I didn’t cry until I said good-bye to Jock, my dog; we’d been so close for so many years. He’s a Danish-Swedish farm dog, white with black and brown patches, brown eyes, and ears that are as soft as velvet, one black and one white. I gave him to a family I knew and trusted, not far from where I lived. Lisa and Sten and their three children. They’ve got a smallholding with horses and chickens, and they were very fond of Jock. The children loved him. I knew he liked them too, and that he’d have a good life there. But even so. He was mine, after all. And I was his. Between him and me you really could—without committing perjury —talk about love. The feeling was mutual, I’m convinced of that. But dogs don’t count; a dog’s dependence and devotion are not enough. And it was when I had left Jock at Sten and Lisa’s and I was driving away that I wept.

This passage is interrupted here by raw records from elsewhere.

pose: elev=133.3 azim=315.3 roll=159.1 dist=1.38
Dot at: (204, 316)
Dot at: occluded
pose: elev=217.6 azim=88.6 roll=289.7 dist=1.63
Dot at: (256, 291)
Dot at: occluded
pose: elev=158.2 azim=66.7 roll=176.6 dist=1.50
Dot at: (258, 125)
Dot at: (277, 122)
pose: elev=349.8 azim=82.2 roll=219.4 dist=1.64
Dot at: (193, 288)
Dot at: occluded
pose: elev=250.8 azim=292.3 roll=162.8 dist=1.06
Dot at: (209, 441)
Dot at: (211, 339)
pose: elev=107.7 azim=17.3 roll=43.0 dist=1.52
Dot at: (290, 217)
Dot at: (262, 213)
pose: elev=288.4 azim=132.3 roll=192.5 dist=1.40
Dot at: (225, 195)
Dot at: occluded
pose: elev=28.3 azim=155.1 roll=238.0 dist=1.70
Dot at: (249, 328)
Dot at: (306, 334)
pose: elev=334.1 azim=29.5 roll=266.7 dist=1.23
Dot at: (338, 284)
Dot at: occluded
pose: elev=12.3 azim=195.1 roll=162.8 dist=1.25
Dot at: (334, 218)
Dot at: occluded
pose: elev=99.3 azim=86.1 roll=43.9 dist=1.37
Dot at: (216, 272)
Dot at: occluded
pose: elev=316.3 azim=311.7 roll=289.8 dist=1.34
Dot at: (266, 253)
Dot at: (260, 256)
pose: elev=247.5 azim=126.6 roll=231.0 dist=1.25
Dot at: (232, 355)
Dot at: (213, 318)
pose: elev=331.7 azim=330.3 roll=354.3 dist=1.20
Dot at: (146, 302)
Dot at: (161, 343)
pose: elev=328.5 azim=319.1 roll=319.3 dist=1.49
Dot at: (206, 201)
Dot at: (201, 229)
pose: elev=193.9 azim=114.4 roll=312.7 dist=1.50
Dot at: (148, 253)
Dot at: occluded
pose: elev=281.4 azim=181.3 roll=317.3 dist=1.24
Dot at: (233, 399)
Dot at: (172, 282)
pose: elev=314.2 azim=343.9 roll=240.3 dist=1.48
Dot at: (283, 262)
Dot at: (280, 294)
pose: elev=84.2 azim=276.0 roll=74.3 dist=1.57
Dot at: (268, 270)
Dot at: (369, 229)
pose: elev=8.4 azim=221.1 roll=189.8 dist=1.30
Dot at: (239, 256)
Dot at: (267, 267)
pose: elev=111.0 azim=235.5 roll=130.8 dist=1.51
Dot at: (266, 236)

Loving and leaving don’t go together. They are two irreconcilable concepts, and when they are forced together by outside circumstances they require an explanation. But I was unable to give Jock that explanation. Because how do you explain something like that—or anything at all—to a dog? Nils could at least explain to me why he couldn’t be with me properly and make me a needed person, and I could understand that. But how will Jock, if he’s still alive, ever be able to understand why I drove away without him that day? How will he ever be able to understand why I never came back?